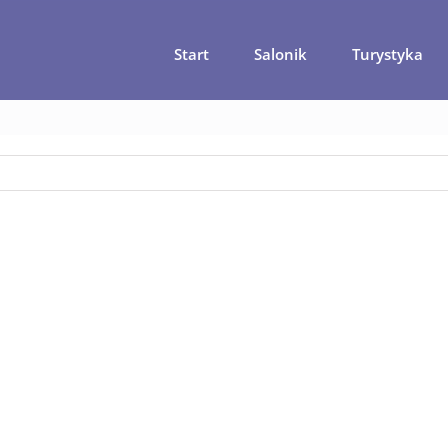
Start
Salonik
Turystyka
Między wschodem, a zachodem – Ulcinj na wakacje w Czarnog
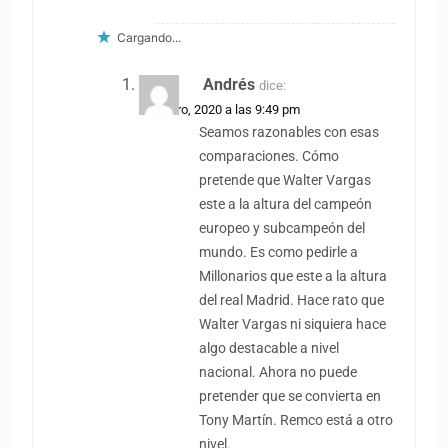
Cargando...
Andrés
dice:
29 enero, 2020 a las 9:49 pm
Seamos razonables con esas
comparaciones. Cómo
pretende que Walter Vargas
este a la altura del campeón
europeo y subcampeón del
mundo. Es como pedirle a
Millonarios que este a la altura
del real Madrid. Hace rato que
Walter Vargas ni siquiera hace
algo destacable a nivel
nacional. Ahora no puede
pretender que se convierta en
Tony Martín. Remco está a otro
nivel.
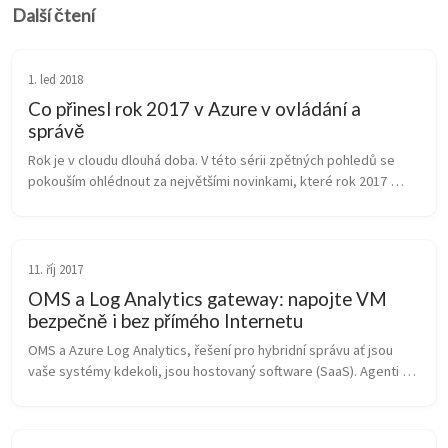
Další čtení
1. led 2018
Co přinesl rok 2017 v Azure v ovládání a
správě
Rok je v cloudu dlouhá doba. V této sérii zpětných pohledů se 
pokouším ohlédnout za největšími novinkami, které rok 2017 
přinesl. Ovládání samotného Azure přineslo za jediný rok velmi 
příjemné změn...
11. říj 2017
OMS a Log Analytics gateway: napojte VM
bezpečně i bez přímého Internetu
OMS a Azure Log Analytics, řešení pro hybridní správu ať jsou 
vaše systémy kdekoli, jsou hostovaný software (SaaS). Agenti v 
OS tedy potřebují komunikovat ven. Jak to udělat, abychom 
nemuseli oteví...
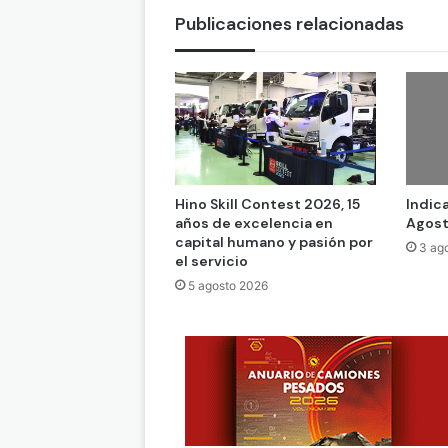
Publicaciones relacionadas
Hino Skill Contest 2026, 15
Indic
años de excelencia en
Agost
capital humano y pasión por
3 ag
el servicio
5 agosto 2026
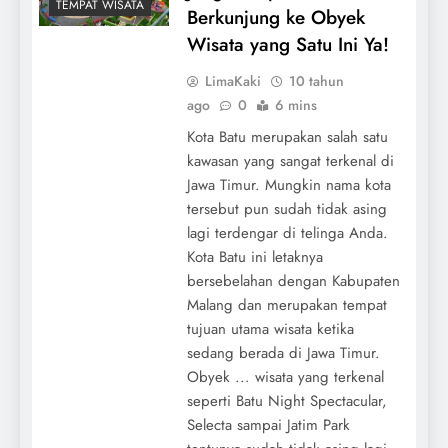
TEMPAT WISATA
Berkunjung ke Obyek
Wisata yang Satu Ini Ya!
LimaKaki
10 tahun
ago
0
6 mins
Kota Batu merupakan salah satu
kawasan yang sangat terkenal di
Jawa Timur. Mungkin nama kota
tersebut pun sudah tidak asing
lagi terdengar di telinga Anda.
Kota Batu ini letaknya
bersebelahan dengan Kabupaten
Malang dan merupakan tempat
tujuan utama wisata ketika
sedang berada di Jawa Timur.
Obyek ... wisata yang terkenal
seperti Batu Night Spectacular,
Selecta sampai Jatim Park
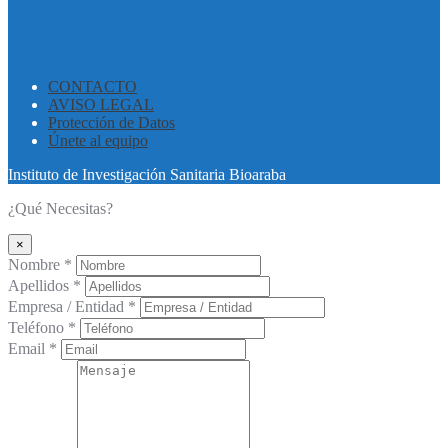
CONTACTO
AVISO LEGAL
Protección de Datos
Únete al equipo
Instituto de Investigación Sanitaria Bioaraba
¿Qué Necesitas?
×
Nombre *
Apellidos *
Empresa / Entidad *
Teléfono *
Email *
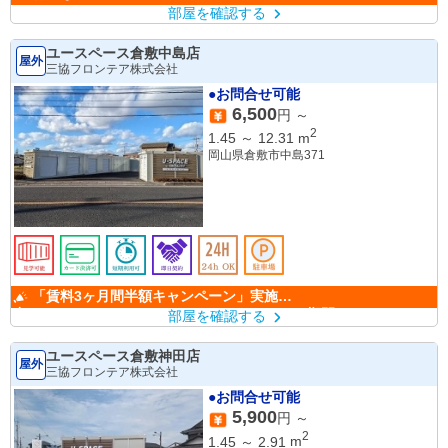
部屋を確認する
ユースペース倉敷中島店
屋外
三協フロンテア株式会社
●お問合せ可能
6,500
円 ～
2
1.45
～
12.31
m
岡山県倉敷市中島371
「賃料3ヶ月間半額キャンペーン」実施
中！ （キャンペーン期間：6/1～9/30）
部屋を確認する
ユースペース倉敷神田店
屋外
三協フロンテア株式会社
●お問合せ可能
5,900
円 ～
2
1.45
～
2.91
m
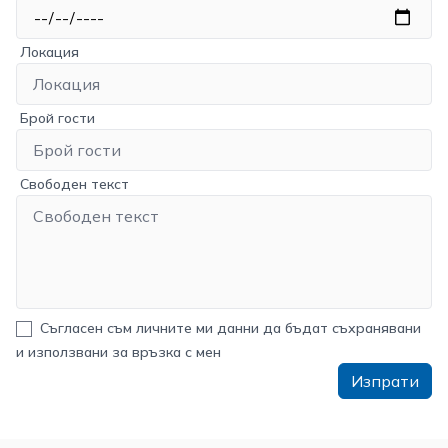
Локация
Брой гости
Свободен текст
Съгласен съм личните ми данни да бъдат съхранявани
и използвани за връзка с мен
Изпрати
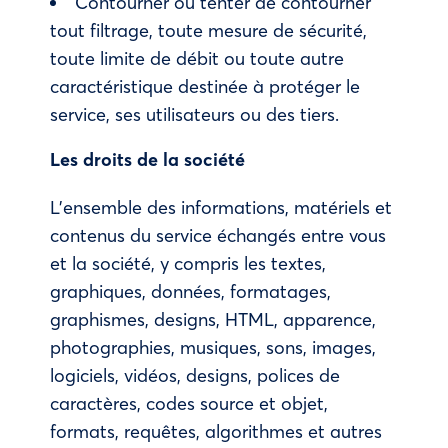
Contourner ou tenter de contourner
tout filtrage, toute mesure de sécurité,
toute limite de débit ou toute autre
caractéristique destinée à protéger le
service, ses utilisateurs ou des tiers.
Les droits de la société
L’ensemble des informations, matériels et
contenus du service échangés entre vous
et la société, y compris les textes,
graphiques, données, formatages,
graphismes, designs, HTML, apparence,
photographies, musiques, sons, images,
logiciels, vidéos, designs, polices de
caractères, codes source et objet,
formats, requêtes, algorithmes et autres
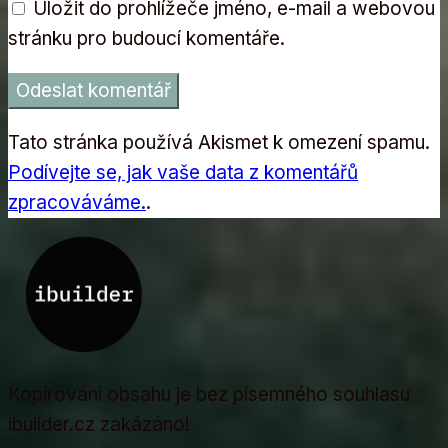
Uložit do prohlížeče jméno, e-mail a webovou
stránku pro budoucí komentáře.
Tato stránka používá Akismet k omezení spamu.
Podívejte se, jak vaše data z komentářů
zpracováváme.
.
Kopírování obsahu je bez písemného souhlasu
ibuilder.cz zakázáno!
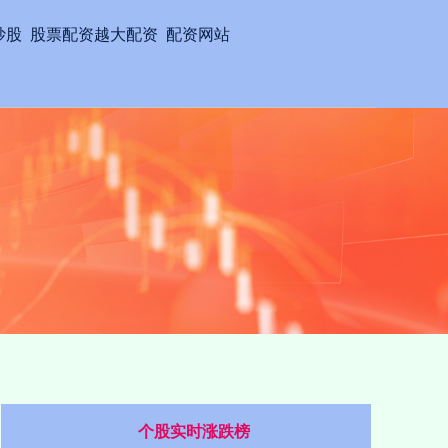
炒股
股票配资越大配资
配资网站
个股实时涨跌榜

——————————

■ Exercise aim:
Find each line in the material above that carries the string "este", and copy it.

■ Result for this exercise:
este a la altura del campeón
Millonarios que este a la altura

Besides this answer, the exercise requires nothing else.